- Brief a -
Answer these questions about the review of Pam Brown's Stasis Shuffle below:
(i) Which publisher issued the book, and in what year?
(ii) Which poem's lines does the reviewer quote?
(iii) What is the title of the book's first section?

=== Supplied text ===

Pam Brown’s Stasis Shuffle

Pam Brown, Stasis Shuffle (Hunter Publishers 2021)

I had written quite a long draft about this book, and was despondent because it wasn’t going anywhere. Then I read this from one of its poems, ‘(all you can tweet)’:

life's more fun
---____---when you
---------don't know
what the hell
-you're doing

Sometimes it feels that way in Pam Brown’s poems – but not in a bad sense. I’m pretty sure she mostly has no idea where a poem is going to go when she starts it. But I took those lines as an instruction to myself: have fun with the poetry and stop wrestling with the task of describing it.

There’s a lot of fun to be had.

First, let me talk a little about the book’s naming conventions. The title of each of the book’s three sections, and every poem’s title is enclosed in brackets: so the first section title is ‘(one idea on each dragée)’, and I’ve already mentioned ‘(all you can tweet)’.

===

- Brief b -
From the records, reproduce verbatim the lines starting with the line that contains "text Karen Joan" and going on through the line that contains "text Karen is".

=== Raw records ===

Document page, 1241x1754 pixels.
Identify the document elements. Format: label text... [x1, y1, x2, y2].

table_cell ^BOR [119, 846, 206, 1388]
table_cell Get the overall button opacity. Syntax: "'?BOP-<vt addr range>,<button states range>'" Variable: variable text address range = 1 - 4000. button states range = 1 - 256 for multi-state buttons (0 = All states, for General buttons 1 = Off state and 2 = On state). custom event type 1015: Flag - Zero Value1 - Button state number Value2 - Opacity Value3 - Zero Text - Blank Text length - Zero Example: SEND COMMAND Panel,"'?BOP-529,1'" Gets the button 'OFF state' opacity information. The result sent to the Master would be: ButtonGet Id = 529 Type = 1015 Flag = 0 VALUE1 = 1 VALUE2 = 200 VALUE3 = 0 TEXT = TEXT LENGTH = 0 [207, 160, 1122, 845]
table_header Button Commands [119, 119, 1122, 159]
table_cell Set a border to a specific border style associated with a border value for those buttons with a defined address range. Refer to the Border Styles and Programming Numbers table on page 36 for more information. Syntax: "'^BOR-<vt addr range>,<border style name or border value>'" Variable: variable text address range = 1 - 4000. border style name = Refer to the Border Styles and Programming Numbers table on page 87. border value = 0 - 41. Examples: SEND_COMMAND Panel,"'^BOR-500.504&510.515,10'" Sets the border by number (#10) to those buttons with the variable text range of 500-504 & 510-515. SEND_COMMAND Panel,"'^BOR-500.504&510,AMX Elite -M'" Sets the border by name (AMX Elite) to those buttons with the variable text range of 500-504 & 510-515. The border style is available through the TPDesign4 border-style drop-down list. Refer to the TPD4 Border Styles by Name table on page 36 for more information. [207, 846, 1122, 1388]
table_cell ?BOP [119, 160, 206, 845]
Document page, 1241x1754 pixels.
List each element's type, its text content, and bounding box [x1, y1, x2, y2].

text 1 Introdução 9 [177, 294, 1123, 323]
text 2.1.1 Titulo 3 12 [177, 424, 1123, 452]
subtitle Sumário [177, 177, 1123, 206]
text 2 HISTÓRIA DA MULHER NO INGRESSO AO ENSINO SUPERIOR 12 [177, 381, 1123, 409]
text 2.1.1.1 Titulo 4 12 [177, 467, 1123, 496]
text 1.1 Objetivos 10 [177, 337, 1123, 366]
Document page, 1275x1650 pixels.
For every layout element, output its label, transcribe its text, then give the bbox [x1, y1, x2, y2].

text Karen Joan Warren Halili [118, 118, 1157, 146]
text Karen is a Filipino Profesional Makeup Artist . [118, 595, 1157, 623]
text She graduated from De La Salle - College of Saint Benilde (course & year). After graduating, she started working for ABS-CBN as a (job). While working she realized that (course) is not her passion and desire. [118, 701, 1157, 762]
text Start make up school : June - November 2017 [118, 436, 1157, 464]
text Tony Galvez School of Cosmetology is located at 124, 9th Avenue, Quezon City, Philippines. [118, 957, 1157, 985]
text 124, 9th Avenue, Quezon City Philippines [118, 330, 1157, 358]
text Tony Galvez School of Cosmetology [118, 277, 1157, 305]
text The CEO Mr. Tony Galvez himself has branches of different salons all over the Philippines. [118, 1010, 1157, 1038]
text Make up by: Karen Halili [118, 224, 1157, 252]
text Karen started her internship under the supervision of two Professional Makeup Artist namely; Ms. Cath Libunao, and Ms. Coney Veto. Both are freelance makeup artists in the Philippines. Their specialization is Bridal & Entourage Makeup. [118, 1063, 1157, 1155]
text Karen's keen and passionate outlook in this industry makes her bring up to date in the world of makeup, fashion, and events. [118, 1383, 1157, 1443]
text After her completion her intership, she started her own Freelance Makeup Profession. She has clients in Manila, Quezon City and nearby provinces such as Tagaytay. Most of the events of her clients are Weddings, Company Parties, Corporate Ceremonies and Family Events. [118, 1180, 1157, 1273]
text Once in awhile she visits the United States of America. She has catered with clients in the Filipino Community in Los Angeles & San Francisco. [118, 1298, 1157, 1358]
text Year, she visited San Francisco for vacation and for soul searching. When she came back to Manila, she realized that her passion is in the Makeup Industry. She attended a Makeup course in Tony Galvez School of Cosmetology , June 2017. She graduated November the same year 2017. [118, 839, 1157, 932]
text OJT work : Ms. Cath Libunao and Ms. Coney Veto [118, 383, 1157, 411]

===

- Exercise output a -
(i) Hunter Publishers, 2021
(ii) '(all you can tweet)'
(iii) '(one idea on each dragée)'

- Exercise output b -
text Karen Joan Warren Halili [118, 118, 1157, 146]
text Karen is a Filipino Profesional Makeup Artist . [118, 595, 1157, 623]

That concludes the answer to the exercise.